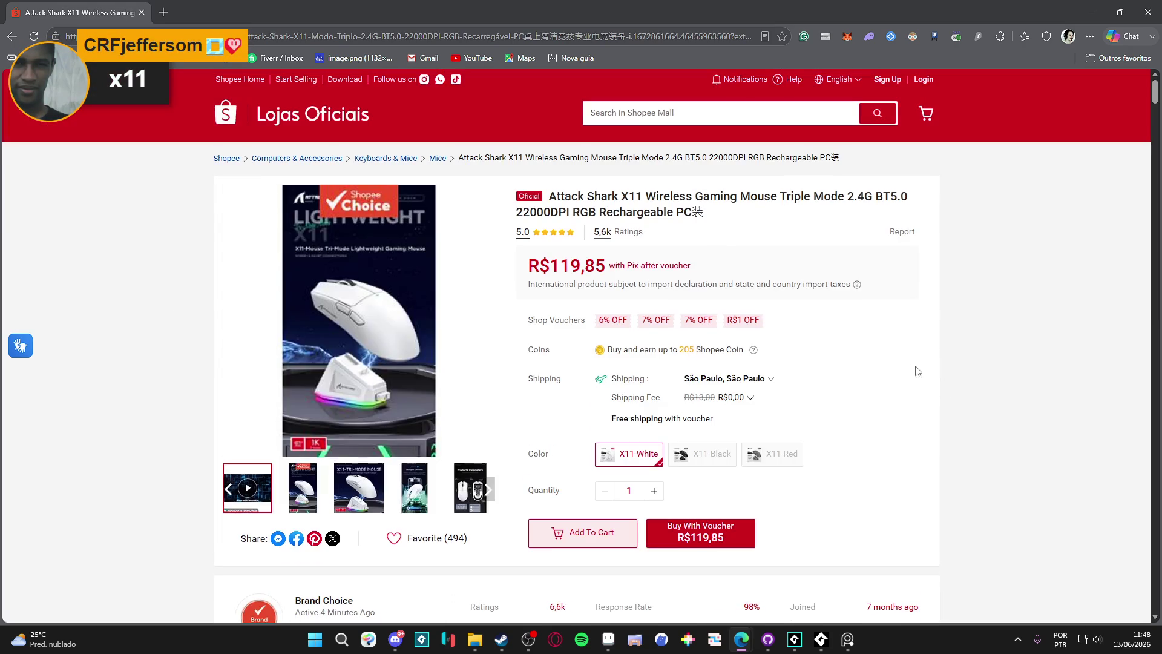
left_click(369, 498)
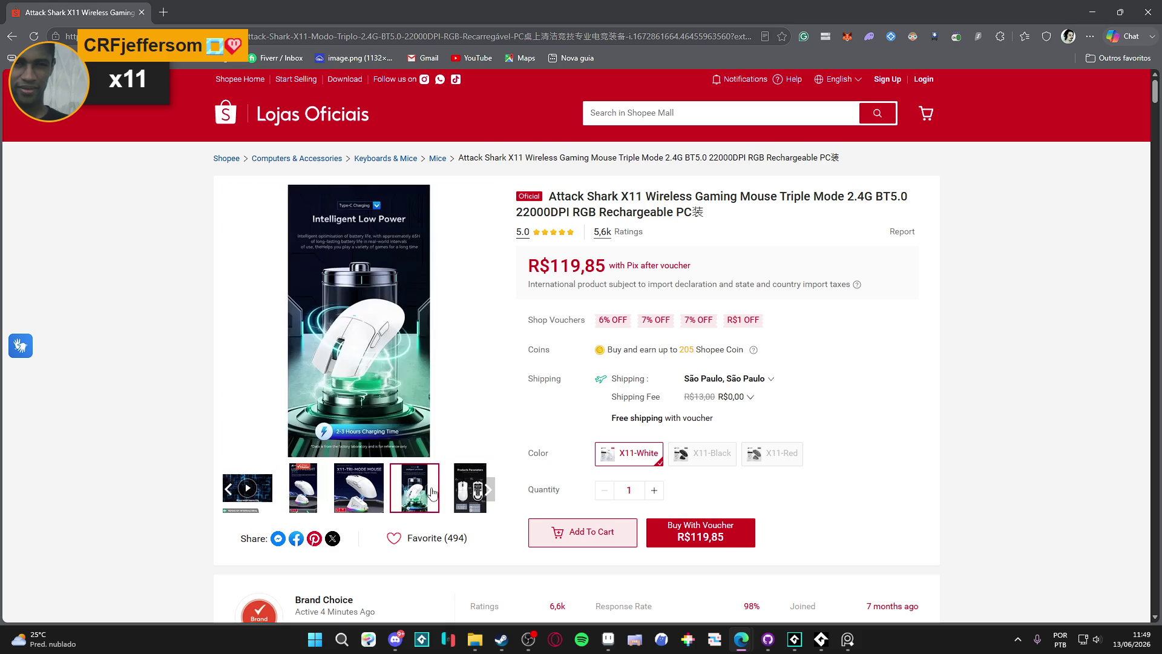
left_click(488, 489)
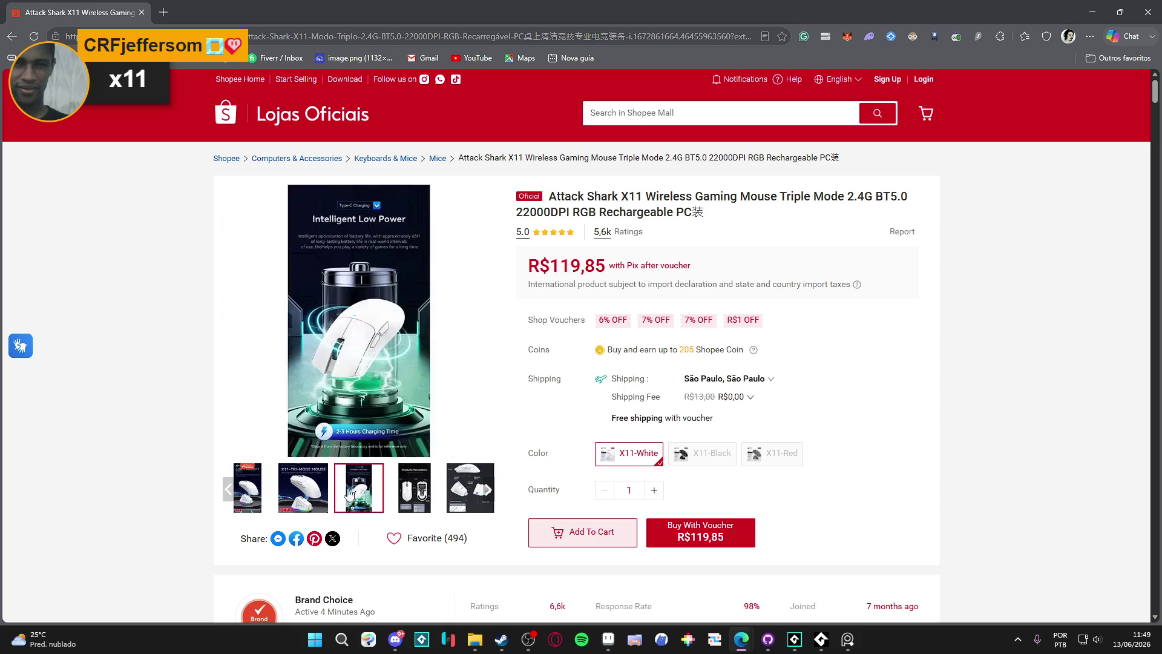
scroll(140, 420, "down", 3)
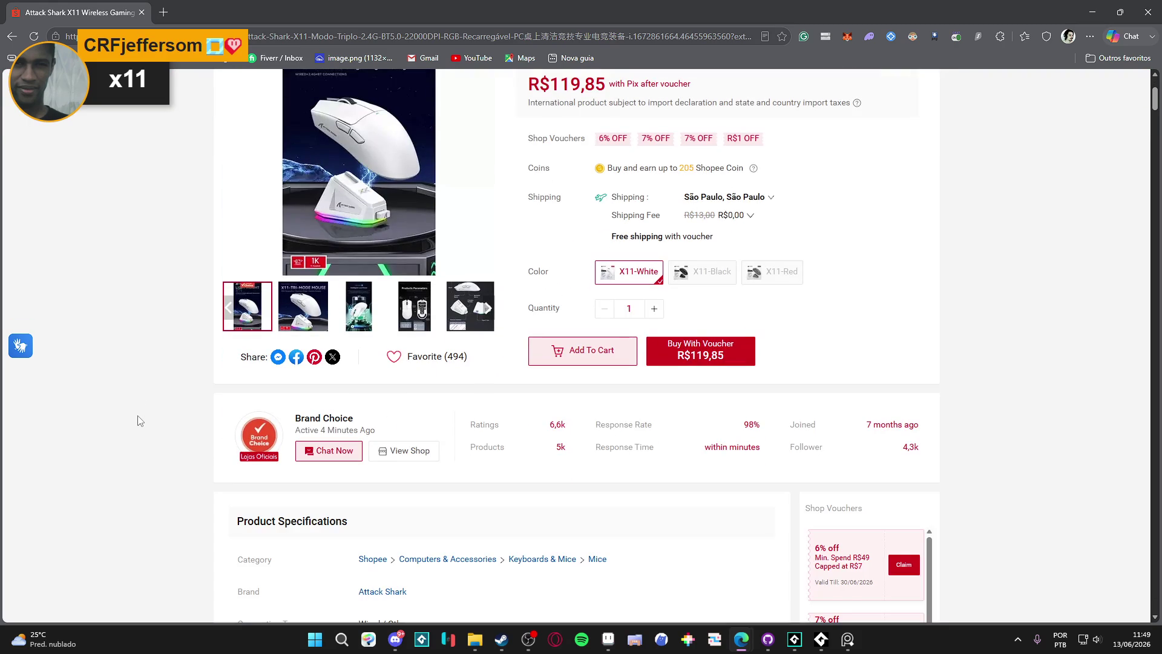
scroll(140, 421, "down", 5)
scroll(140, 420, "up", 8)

● ● ● ● ● ● ●

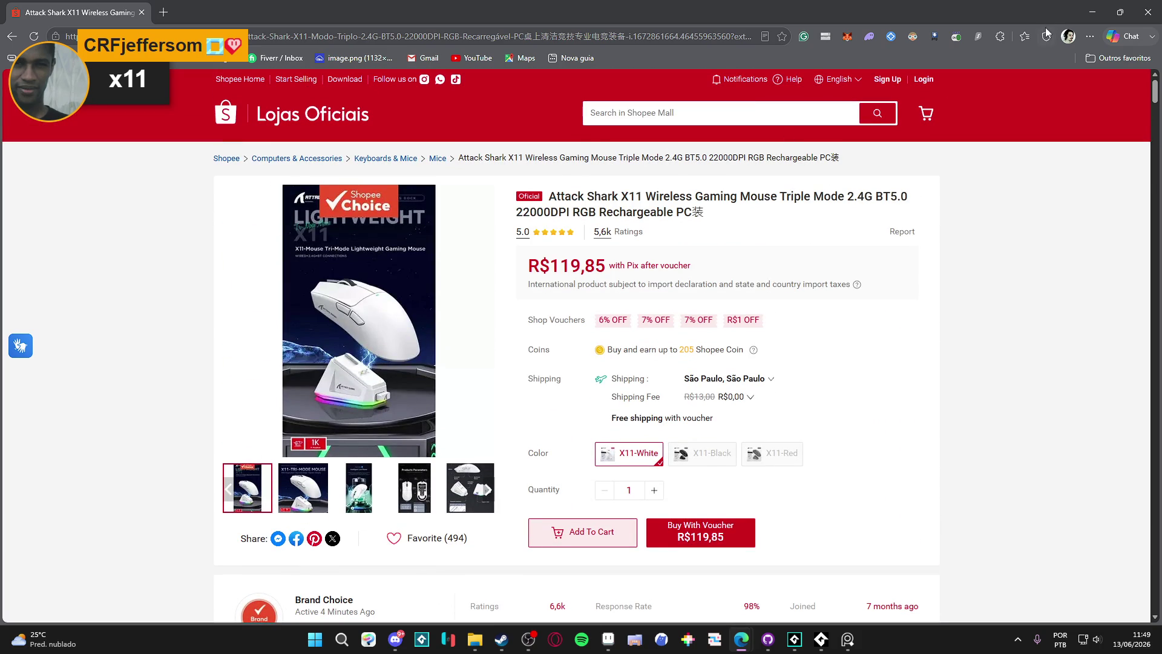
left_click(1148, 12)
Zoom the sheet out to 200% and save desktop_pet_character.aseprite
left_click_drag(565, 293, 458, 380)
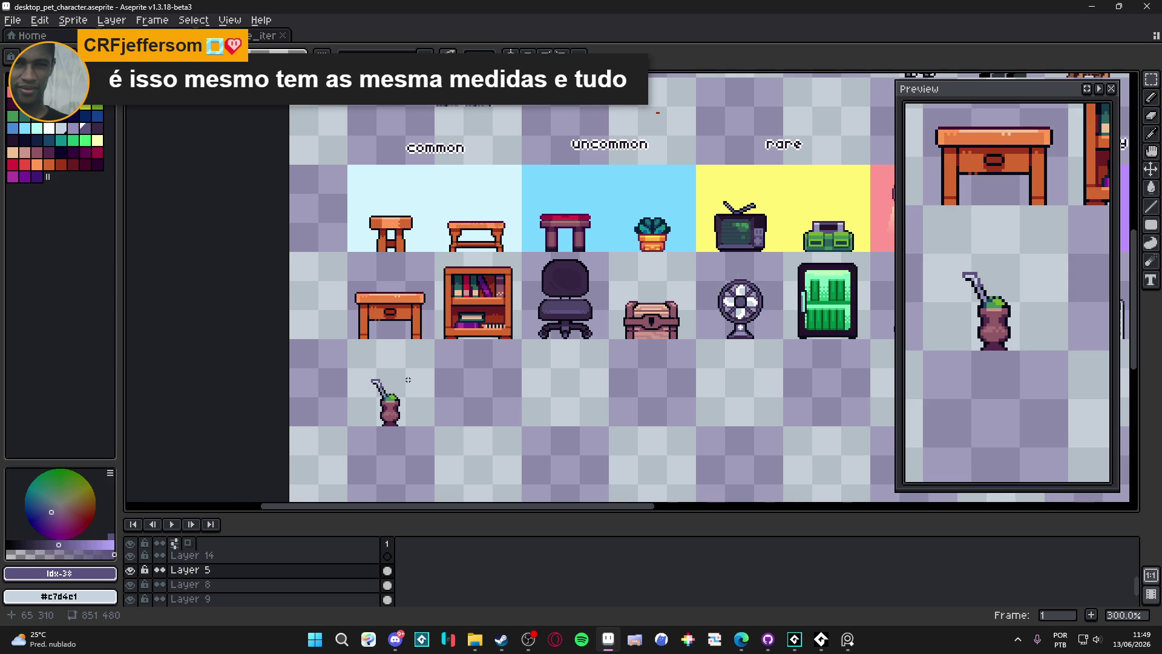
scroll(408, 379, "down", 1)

● ● ● ● ● ● ●

# [Problem]
Where a line above holds the word "down", copy it.

# [Answer below]
scroll(140, 420, "down", 3)
scroll(140, 421, "down", 5)
scroll(408, 379, "down", 1)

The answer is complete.